Jewish culture showcased at French Cégep

Tamira Cahana poses beside her installation artwork on exhibit at CEGEP du Vieux Montréal. [Janice Arnold photo]

MONTREAL — Mention CEGEP du Vieux Montréal in anglophone circles these days and the likely response is: isn’t that where Louise Mailloux teaches?

Mailloux, the Parti Québécois candidate in Gouin, whom the Centre for Israel and Jewish Affairs has denounced for espousing anti-Semitic conspiracy theories and was urged by 3,000 online petition signers to step down, has, indeed, taught philosophy at the college for more than 30 years.

So, it may come as a surprise to some that Vieux Montréal has organized a two-week festival celebrating the Jewish community, which continues until April 11.

The centrepiece of La Quinzaine des Cultures, subtitled “Bonjour! Shalom!” is an exhibition in the college’s Galerie Agora of the works of 15 local, mostly emerging, Jewish artists, on until April 4.

This is the ninth edition of the Quinzaine, a biennial event designed to raise awareness of the different cultural communities in the city among the French-language college’s more than 6,000 students. “Bonjour!
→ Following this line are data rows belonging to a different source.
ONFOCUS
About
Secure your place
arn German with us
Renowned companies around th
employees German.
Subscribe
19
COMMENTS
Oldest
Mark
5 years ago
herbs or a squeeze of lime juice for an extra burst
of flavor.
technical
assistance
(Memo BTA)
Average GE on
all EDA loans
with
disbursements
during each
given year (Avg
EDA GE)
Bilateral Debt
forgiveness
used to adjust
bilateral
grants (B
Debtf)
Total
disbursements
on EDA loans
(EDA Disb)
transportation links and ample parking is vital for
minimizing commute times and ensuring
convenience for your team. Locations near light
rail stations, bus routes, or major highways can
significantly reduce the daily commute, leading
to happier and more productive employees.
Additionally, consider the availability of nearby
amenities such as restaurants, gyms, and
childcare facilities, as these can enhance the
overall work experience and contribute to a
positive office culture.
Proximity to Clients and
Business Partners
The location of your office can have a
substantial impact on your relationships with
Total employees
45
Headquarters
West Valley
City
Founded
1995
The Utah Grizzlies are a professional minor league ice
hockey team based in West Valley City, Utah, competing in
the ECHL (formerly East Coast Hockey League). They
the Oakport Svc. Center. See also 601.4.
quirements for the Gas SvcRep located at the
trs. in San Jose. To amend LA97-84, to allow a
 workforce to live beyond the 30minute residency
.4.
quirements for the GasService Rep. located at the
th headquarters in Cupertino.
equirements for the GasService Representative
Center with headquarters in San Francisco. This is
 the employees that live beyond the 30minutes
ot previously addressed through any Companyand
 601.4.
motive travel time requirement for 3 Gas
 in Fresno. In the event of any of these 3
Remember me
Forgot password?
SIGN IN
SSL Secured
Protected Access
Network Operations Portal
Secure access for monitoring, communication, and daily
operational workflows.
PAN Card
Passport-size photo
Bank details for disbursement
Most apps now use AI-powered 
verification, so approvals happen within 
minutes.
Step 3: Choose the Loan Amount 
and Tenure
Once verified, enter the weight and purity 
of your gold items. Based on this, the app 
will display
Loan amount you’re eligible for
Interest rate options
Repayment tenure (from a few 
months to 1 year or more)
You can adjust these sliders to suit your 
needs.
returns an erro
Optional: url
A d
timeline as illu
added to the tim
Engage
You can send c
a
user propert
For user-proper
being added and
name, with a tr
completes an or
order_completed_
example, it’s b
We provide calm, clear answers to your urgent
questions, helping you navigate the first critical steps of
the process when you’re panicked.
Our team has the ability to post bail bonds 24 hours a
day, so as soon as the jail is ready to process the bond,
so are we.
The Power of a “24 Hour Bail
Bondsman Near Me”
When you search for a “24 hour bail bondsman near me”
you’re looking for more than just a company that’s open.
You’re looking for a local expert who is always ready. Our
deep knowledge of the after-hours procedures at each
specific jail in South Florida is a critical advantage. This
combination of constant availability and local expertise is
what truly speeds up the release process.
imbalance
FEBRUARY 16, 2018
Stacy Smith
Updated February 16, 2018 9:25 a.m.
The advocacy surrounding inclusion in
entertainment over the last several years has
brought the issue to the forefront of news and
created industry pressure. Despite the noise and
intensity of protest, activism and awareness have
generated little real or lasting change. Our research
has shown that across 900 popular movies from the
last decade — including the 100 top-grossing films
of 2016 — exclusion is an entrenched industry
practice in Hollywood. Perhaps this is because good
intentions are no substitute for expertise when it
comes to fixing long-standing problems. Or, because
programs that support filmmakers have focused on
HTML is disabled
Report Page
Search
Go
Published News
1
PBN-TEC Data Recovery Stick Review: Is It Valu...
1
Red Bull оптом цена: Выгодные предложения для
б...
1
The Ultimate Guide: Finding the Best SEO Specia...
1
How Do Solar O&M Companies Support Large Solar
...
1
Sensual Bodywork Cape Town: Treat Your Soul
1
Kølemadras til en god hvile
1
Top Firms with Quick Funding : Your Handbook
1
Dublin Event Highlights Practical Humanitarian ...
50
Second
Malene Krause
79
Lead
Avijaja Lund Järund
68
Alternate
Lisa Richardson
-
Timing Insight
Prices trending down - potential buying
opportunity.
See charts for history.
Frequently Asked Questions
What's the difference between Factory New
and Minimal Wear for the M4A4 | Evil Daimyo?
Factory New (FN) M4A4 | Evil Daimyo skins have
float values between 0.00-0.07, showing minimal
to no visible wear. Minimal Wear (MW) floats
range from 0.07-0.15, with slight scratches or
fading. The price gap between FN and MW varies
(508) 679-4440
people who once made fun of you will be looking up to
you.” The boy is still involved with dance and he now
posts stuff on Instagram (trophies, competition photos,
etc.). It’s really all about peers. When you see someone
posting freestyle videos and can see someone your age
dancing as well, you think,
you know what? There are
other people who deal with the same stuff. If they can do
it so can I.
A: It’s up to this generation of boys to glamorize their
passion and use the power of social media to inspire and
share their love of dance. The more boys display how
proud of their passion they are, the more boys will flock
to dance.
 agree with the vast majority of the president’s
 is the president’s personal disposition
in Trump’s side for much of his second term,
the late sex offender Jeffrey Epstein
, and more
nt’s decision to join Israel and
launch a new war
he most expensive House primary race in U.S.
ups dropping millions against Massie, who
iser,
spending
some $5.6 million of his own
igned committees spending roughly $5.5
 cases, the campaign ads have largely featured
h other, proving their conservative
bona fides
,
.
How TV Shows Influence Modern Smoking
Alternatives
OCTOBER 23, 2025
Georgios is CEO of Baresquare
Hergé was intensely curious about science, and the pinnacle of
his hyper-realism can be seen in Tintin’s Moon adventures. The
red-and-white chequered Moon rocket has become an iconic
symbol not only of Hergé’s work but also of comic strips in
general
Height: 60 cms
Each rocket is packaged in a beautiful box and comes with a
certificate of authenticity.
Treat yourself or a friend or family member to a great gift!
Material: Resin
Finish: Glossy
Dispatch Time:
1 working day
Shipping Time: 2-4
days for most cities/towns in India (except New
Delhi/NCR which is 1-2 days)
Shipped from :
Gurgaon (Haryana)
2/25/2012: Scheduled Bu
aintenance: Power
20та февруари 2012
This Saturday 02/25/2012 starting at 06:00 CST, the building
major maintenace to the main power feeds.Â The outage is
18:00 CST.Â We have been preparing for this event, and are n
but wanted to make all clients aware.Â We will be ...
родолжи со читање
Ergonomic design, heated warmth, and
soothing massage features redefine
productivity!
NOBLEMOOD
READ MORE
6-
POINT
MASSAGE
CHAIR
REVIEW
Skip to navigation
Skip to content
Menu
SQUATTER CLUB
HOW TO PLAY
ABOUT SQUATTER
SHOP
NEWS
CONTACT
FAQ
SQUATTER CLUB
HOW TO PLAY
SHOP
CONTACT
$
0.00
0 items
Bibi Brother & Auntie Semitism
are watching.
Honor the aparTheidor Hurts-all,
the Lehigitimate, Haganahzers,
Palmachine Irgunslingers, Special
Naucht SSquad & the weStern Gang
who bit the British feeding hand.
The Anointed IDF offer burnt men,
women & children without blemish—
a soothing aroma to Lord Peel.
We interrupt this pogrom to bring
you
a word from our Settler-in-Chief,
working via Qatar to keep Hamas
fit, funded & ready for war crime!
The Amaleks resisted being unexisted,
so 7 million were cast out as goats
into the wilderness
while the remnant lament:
Shalom!” had been in the works well before the Mailloux controversy came up last month.

It has a high profile on the campus: the gallery is right off the main entrance and visitors to Vieux Montréal’s website find the Quinzaine is the first item listed.

“The contribution of the Jewish communities to Montreal history and culture is little known,” said anthropology professor and principal Quinzaine organizer Steven Légaré.

The image of Jews tends to be reduced to iconic establishments in the St. Laurent/Mile End area, the Chassidim of Outremont, or maybe the music of Leonard Cohen, he said.

Légaré wants students and other visitors to know that what Jews have contributed – and still contribute – to intellectual, artistic, economic and scientific life has made Montreal the city that it is.

He believes that the Jewish community’s development in a French milieu has lent it an identity distinct from any other in Canada, or North America.

The aim of “Bonjour! Shalom!” is to dispel the impression that the Jewish community is homogeneous, said Légaré, who finds its pluralism “a mosaic of astonishing complexity.”

The art on display in From Where We Stand/Vu d’ici certainly sets the tone. Few of the works are overtly Jewish, and the broad range of media includes painting, photography, decoupage, video, and even sound, as in Cassidy Lerman’s Coney Island Family Memory heard, not seen, through headsets.

Tamira Cahana, 24, is presenting the intriguing and symbolism-laden An Investigation of Silver Liquid/Lovestruck and Dumb, an installation centring on the real trunk of a dead tree. Cahana uses performance art to enhance its meaning.

Inspired by a dream she had, Cahana said the work is “ultimately about sexual healing.”

The exhibit was curated by Studio Beluga, a non-profit organization run by a collective of artists and art professionals.

Founder Alina Maizel said the works were selected to provide a sense of the diversity of Jewish identity and experience. “We did not want a Judaica exhibit,” she said. “We wanted something more nuanced, more complex.”

Maizel stressed that “given the current political climate in Quebec, we are especially grateful that a French-language CEGEP has invited us to curate an exhibit exploring the Jewish community of Montreal.”

As the accompanying text explains: “Jewish culture is one of otherness defined by its persecution and assimilation… Judaism has no doctrine of conversion, focusing most acutely instead on self-knowledge. From Where We Stand is a study of self-knowledge, framed by millennia of share memories” as part of the Jewish People.

Other Quinzaine programming includes the Holocaust-themed films Ma Chère Clara and Le Coeur d’Auschwitz; talks by academics Steven Lapidus and Yakov Rabkin on, respectively, Montreal Chassidim and the diversity of Jewish Israelis; visits to the Montreal Holocaust Memorial Centre and the Spanish and Portuguese Synagogue; a show by klezmer-fusion musician Josh Dolgin (Socalled); and another exhibition, Hadassa, illustrations by Kevin Perron inspired by Miriam Beaudoin’s 2007 novel about a young Québécoise teaching French in a chassidic school.